A collaboration between The University of Manchester, Edinburgh University, Essex University, Lancaster University and Leeds University with Fellowships based at Cardiff University, Queens University Belfast and The University of Salford
Changing Eating Habits: An International Comparison
Questions of sustainability and food are usually posed in terms of the environmental and social impacts of food production-or, at best, include issues of distribution and waste. Often overlooked are the habits and routines that affect what, and the way, people eat. Analysing how habits change, how they are tied to social rhythms and cultural conventions, clarifies the possibilities and pitfalls of intervening in eating practices. The research explored two instances of change. First, through interviews with 14 Anglo-French couples on both sides of the Channel, we studied the mutual adjustment of eating habits in couples where the partners originate from different culinary cultures. Second, through 60 interviews with the groceries' promoters, associates and customers, we examined changes in shopping and eating practices resulting from new forms of provision provided by community grocery shops in rural Scotland and France.
• Quite dramatic changes can take place with regard to what is actually eaten. For example, French respondents relocating to England have a tendency to reduce their consumption of meat. However, wholesale changes are rare. This is because eating habits are not discrete occurrences, but embedded in the contextualised patterns of everyday life, including factors such as forms of sociability associated with different eating events (lunch vs. dinner) and contrasts between weekday and weekend routines. Although perhaps suppressed for a time-such as when a new partner's lifestyle is embraced wholesale-patterns tend to reappear because other contextual factors remain unchanged.
• Cultural conventions play a particularly important role in reproducing eating habits. This is most starkly revealed by contrasting UK and French lunchtime practices. Conventions of sociability around eating and drinking, especially in the family and extended family, but also with friends, are also difficult to alter.
• Despite the social stakes of non-conformity being high, the research showed that some people do adopt new conventions. In these limited cases it was those with a specific interest in environmental issues where changed habits could be identified.
• In some instances people indifferent to environmental issues did change some habits in ways supporting more sustainable eating patterns. The provision of a new shop with a non-conventional supply and personalised service in France had just such an effect, although a similar scheme in Scotland did not. This can be explained by the more radical change in shopping routines required in the highly commercialised context of Scottish food retailing when contrasted to that of France, where use of the new shop resembled more an extension of, than a rupture to, existing shopping routines.
Long-term change in eating habits is a complex process, which results from a combination of social factors: new social circles; new awareness of food-related rationales (such as health or sustainability); new personal relationships or a new phase in personal relationships. All of these factors may suddenly strike a chord with latent dispositions, for example in conversion to vegetarianism. Nevertheless social relations, and the cultural conventions and collective rhythms of one's particular social circle or community, are crucially determining factors of eating habits.
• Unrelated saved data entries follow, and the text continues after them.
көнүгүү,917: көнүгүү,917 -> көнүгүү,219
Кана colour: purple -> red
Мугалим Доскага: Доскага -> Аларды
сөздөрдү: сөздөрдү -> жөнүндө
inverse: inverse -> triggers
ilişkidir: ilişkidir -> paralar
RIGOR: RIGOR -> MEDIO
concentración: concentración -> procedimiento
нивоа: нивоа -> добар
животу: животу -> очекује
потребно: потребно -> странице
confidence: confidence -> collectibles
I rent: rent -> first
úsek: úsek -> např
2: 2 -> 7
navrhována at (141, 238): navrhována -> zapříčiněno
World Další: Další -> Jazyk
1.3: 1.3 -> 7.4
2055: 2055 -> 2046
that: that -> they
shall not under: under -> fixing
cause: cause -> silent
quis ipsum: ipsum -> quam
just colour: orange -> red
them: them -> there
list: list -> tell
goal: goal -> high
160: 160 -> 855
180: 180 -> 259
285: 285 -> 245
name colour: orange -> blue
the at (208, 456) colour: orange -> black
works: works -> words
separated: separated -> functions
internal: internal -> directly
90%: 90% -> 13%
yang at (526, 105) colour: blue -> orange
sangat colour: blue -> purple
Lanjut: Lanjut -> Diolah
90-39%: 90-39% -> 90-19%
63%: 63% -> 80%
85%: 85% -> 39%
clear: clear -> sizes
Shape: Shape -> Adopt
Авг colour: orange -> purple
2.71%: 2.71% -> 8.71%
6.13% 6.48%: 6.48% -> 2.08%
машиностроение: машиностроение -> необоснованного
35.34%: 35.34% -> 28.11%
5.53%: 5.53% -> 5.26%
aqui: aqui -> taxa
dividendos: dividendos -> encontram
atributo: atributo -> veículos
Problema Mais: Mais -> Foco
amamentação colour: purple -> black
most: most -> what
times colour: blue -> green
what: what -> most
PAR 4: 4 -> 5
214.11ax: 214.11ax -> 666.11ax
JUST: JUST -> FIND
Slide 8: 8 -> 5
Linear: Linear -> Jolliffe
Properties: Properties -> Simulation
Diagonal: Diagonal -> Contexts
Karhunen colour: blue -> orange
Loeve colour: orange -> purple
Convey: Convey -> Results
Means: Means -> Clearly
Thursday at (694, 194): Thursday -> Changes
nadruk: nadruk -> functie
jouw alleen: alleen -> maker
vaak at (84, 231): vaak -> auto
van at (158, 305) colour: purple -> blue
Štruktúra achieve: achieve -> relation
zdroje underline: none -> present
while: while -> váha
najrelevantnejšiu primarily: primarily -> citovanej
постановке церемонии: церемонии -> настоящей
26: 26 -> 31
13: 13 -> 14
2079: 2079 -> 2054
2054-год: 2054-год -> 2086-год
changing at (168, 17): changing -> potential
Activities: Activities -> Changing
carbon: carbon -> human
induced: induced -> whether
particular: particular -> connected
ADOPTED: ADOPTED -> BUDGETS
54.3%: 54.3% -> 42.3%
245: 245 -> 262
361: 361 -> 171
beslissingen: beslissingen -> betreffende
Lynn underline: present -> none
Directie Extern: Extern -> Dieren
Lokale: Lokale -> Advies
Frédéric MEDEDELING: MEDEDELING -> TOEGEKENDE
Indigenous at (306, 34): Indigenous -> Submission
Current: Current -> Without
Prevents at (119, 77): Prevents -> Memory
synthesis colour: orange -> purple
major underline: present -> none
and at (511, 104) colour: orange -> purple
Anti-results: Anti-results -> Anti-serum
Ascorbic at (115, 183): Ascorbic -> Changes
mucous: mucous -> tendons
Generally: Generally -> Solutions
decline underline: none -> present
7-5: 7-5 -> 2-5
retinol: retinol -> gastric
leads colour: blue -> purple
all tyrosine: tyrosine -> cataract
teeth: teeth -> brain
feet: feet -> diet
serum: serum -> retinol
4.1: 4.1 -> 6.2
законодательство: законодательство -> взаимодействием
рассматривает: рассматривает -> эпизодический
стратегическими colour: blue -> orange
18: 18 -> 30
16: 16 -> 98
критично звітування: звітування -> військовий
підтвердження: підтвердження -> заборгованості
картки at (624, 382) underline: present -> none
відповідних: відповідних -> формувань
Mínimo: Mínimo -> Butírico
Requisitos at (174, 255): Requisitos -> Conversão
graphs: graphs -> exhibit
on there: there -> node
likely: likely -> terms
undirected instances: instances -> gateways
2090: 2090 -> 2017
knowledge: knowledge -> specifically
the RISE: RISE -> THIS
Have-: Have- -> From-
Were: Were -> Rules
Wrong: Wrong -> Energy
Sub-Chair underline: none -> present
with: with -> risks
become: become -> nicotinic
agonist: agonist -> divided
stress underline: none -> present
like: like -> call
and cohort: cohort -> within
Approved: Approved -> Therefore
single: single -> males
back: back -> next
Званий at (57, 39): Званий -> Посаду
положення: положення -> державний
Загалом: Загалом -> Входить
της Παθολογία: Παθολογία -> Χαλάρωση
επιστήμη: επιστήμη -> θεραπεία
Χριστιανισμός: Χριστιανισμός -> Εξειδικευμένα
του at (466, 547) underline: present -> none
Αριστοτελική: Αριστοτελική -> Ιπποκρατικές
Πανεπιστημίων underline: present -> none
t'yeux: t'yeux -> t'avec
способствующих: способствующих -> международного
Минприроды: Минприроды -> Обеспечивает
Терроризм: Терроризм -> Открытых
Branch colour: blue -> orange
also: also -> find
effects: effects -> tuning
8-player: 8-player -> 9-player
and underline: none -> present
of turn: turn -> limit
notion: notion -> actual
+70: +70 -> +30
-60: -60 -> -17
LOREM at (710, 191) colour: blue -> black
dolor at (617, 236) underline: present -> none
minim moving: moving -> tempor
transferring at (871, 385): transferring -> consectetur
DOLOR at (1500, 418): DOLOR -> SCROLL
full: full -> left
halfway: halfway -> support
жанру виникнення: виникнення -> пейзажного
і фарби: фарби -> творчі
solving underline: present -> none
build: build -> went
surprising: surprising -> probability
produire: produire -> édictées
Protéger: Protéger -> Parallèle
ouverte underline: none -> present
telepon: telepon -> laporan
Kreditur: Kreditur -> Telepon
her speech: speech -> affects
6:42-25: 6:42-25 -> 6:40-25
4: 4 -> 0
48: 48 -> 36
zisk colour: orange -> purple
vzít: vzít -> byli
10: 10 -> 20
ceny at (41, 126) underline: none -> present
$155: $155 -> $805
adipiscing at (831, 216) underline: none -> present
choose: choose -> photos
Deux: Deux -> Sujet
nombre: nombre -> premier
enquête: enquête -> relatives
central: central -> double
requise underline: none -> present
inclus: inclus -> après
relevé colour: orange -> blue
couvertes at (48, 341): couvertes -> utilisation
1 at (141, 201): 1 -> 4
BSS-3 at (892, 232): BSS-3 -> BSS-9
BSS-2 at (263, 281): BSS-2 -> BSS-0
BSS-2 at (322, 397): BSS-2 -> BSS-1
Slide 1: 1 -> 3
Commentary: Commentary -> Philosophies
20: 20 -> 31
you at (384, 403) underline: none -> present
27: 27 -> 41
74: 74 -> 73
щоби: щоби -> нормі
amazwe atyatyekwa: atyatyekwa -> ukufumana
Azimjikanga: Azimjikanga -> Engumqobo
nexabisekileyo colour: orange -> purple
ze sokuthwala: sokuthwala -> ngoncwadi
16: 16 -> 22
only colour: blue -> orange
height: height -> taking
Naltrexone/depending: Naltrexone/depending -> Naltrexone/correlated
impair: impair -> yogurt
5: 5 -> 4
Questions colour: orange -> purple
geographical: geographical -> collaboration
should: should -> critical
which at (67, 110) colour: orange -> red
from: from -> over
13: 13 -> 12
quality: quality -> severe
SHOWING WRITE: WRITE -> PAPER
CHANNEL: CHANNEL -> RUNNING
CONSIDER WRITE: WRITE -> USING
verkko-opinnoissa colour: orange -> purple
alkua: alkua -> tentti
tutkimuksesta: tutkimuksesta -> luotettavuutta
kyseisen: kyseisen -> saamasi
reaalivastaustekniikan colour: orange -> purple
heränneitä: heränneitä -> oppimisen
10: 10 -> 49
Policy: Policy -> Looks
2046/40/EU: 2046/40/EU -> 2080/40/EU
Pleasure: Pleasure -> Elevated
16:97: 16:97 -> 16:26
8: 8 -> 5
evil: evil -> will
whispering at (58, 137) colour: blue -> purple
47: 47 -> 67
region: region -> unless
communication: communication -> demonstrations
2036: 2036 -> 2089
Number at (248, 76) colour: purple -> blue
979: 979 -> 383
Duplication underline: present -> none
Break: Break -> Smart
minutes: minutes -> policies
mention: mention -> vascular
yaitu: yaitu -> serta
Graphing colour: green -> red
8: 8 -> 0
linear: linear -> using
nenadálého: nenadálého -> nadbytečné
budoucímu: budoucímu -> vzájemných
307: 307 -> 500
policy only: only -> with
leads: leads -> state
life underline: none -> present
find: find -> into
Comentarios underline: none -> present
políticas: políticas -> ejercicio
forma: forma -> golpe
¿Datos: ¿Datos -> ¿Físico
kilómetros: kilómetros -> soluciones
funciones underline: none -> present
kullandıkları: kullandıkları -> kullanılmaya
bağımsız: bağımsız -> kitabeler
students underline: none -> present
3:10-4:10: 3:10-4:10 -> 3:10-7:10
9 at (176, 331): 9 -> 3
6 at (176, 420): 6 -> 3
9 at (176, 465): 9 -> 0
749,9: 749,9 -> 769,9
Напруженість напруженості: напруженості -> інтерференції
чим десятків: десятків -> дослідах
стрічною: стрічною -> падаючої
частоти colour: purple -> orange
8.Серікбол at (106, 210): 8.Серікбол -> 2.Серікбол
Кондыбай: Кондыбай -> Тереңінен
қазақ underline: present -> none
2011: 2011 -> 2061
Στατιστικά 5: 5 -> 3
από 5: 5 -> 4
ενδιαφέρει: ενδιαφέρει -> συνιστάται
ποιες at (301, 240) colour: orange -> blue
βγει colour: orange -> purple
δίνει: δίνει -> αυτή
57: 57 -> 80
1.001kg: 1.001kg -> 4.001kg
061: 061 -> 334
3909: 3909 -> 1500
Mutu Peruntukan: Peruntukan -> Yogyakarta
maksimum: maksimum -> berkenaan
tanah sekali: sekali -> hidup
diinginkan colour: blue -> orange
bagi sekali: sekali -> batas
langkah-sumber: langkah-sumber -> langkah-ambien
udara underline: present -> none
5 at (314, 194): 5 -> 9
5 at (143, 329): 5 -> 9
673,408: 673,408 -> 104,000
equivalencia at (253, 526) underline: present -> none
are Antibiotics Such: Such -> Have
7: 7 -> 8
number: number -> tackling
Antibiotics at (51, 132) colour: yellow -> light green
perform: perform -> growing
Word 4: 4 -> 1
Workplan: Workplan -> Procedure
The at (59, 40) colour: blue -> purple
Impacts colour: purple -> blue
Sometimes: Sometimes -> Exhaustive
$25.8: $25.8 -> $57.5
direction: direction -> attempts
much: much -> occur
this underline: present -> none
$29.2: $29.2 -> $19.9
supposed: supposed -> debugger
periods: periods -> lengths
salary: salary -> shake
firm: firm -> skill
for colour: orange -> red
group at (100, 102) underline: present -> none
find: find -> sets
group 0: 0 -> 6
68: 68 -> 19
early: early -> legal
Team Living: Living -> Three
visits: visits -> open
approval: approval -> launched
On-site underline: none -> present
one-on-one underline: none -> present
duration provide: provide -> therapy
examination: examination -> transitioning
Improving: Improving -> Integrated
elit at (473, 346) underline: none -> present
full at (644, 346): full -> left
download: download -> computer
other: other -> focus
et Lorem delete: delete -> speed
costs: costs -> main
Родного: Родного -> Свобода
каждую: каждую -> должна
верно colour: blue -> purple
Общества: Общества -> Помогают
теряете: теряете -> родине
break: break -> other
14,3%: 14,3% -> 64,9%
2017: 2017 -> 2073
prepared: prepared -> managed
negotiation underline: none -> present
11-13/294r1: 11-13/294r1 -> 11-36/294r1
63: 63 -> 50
New provisioning facilities, like the community shops in our case studies, appear to have a role more directly related to the promotion of sustainable food as a concern and topic of interest. In particular a key lesson from our research is that reviving local retailing, as a profession, appears to be a way for non-conventional local food networks to become accessible, especially in low income areas where otherwise options are limited.
James Gillray's 'Politeness,' London, 1790
Messages for Policy and Practice
• Habits are often presented as single and discrete-each habit being separate from every other. Such an understanding encourages approaches that seek to isolate ‘a' habit and identify one or two factors (whether attitudinal or environmental in form) to be altered, so as to provoke change. This understanding of habits underpins ‘nudge' approaches, but change in eating habits is nothing like a mechanical response to changed circumstances.• This research shows that habits are always related to each other in dynamic patterns that are shaped and configured by multiple factors and rationales associated with eating practices. New rationales, such as ‘sustainability' or ‘health', are unlikely to completely transform these patterns. At best, they may become one amongst several rationales that come to be associated with some of the contextual factors that shape eating habits.
• Our findings also show that social relationships matter crucially. So too do certain turning points in life, for example becoming a parent may evince a different rationale. However, we also find that people may return to past habits in such moments of transition- life turning-points do not necessarily result in the adoption of entirely new habits. Equally, long-term exposure to new social and cultural contexts may induce gradual conversion.